When a homeless fraud declared to be the former Kiss drummer, Criss saw himself angrily pushed back into the spotlight. The performer quickly began the means of suing Star magazine, when his manager summoned with an offer from The Phil Donahue Show.
“They wanted me to come on and talk about having an imposter pose as me,” Criss recalled, adding that his manager thought it would be a great way to publicly denounce the fictitious story. “I just wanted it to go away, I was so hurt.”
In 1991, a gossip magazine in the United States called Star published a report that recounted the unlikely conditions in which they had found the drummer. He was homeless, wandering aimlessly through the streets of Santa Monica, California. The pasquín became interested in the new and sad life of the drummer. Magazine reporter and contributor Dave La Fontaine ran a story under the headline “Kiss star is now a homeless bum.”
“Why couldn’t you impersonate the Lone Ranger or Tonto, something like that?” the real Criss asked Christopher Dickinson, the homeless imposter. “You’ve really given me a rocky time.”

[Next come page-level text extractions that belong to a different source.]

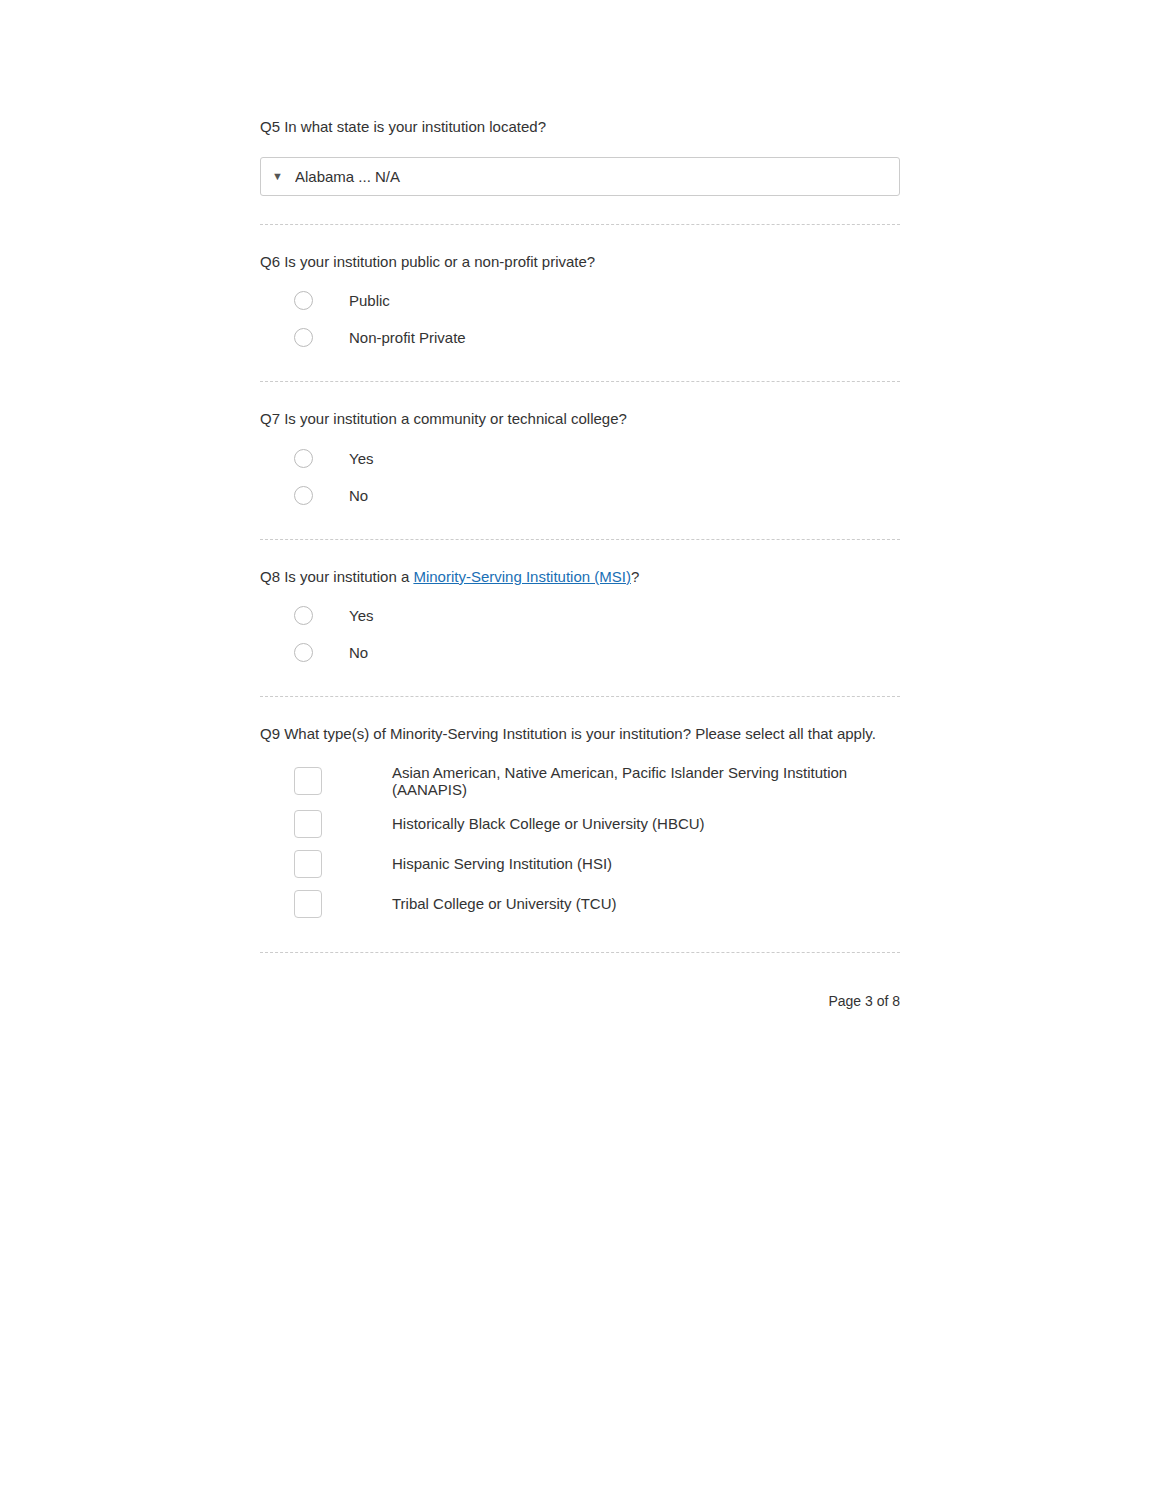Q5 In what state is your institution located?
Alabama ... N/A
Q6 Is your institution public or a non-profit private?
Public
Non-profit Private
Q7 Is your institution a community or technical college?
Yes
No
Q8 Is your institution a Minority-Serving Institution (MSI)?
Yes
No
Q9 What type(s) of Minority-Serving Institution is your institution? Please select all that apply.
Asian American, Native American, Pacific Islander Serving Institution (AANAPIS)
Historically Black College or University (HBCU)
Hispanic Serving Institution (HSI)
Tribal College or University (TCU)
Page 3 of 8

And what did the real Peter Criss, who was far from the big stages and far from fame, do in all that time? He first rehabbed and settled in Redondo Beach, California, leaving drugs behind and starting a family with his new wife, model and Playboy girl Debra Jensen, with whom he had a daughter. When he found out about all this mess, he was not too amused by the story of the identity thief, and says that his mother, who was dying from an illness, died knowing the news and could never clarify it, so Criss sued the magazine and made a lot of money. “I did not hesitate to appear on the Donahue show to show the world that that was not me. The impostor was there too. They would have seen the guy’s face when I entered the program. “
Finally, Peter Criss returned to Kiss in 1995 for the reunion tour with the original line-up, and they recorded the album Pyscho Circus (1998). Nevertheless, the problems returned, and Criss only touched in the song “Into the void”, whereas Kevin Valentine touched the battery in the rest of the subjects without appearing in the credits.